### What the task requires:
Give the stretch of items from the start through the line containing "exposure: exposure 1.997" as a JSON list of strings, one string per line, with blank lines omitted.

(begin)

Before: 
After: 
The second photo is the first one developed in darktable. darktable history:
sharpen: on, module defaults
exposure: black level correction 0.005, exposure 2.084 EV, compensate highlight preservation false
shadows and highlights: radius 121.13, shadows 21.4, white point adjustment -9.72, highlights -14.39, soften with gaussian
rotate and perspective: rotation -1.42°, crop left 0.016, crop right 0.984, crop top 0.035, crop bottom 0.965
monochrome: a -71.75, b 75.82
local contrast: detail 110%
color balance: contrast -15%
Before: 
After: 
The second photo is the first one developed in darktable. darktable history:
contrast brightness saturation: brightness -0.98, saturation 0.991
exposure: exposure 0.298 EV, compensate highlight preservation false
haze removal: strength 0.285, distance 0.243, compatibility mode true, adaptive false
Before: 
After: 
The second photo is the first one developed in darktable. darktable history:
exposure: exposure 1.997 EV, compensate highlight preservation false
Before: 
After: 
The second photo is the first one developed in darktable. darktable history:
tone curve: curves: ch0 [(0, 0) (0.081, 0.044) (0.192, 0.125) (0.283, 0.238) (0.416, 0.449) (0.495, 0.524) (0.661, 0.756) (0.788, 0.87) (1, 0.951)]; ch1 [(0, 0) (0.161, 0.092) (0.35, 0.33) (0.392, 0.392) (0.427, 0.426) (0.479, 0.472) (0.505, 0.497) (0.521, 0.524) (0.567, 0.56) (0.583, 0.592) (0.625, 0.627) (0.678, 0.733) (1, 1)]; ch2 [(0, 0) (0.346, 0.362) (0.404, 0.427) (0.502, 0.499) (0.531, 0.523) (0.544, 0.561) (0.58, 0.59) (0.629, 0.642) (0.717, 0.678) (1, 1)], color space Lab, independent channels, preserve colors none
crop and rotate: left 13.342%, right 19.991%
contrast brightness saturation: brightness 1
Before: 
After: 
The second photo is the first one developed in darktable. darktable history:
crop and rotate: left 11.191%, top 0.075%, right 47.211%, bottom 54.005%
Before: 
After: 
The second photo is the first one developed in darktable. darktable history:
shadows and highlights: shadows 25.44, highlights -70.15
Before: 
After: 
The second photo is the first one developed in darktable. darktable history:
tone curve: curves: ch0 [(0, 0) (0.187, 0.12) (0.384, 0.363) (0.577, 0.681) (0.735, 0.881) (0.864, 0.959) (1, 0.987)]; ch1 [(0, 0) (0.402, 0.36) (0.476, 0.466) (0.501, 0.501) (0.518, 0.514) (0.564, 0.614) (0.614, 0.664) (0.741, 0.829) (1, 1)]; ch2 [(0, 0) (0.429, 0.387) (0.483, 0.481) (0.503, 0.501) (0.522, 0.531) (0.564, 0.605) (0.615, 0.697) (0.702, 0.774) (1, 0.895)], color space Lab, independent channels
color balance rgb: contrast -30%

(end)

### Task result:
[
  "Before: ",
  "After: ",
  "The second photo is the first one developed in darktable. darktable history:",
  "sharpen: on, module defaults",
  "exposure: black level correction 0.005, exposure 2.084 EV, compensate highlight preservation false",
  "shadows and highlights: radius 121.13, shadows 21.4, white point adjustment -9.72, highlights -14.39, soften with gaussian",
  "rotate and perspective: rotation -1.42°, crop left 0.016, crop right 0.984, crop top 0.035, crop bottom 0.965",
  "monochrome: a -71.75, b 75.82",
  "local contrast: detail 110%",
  "color balance: contrast -15%",
  "Before: ",
  "After: ",
  "The second photo is the first one developed in darktable. darktable history:",
  "contrast brightness saturation: brightness -0.98, saturation 0.991",
  "exposure: exposure 0.298 EV, compensate highlight preservation false",
  "haze removal: strength 0.285, distance 0.243, compatibility mode true, adaptive false",
  "Before: ",
  "After: ",
  "The second photo is the first one developed in darktable. darktable history:",
  "exposure: exposure 1.997 EV, compensate highlight preservation false"
]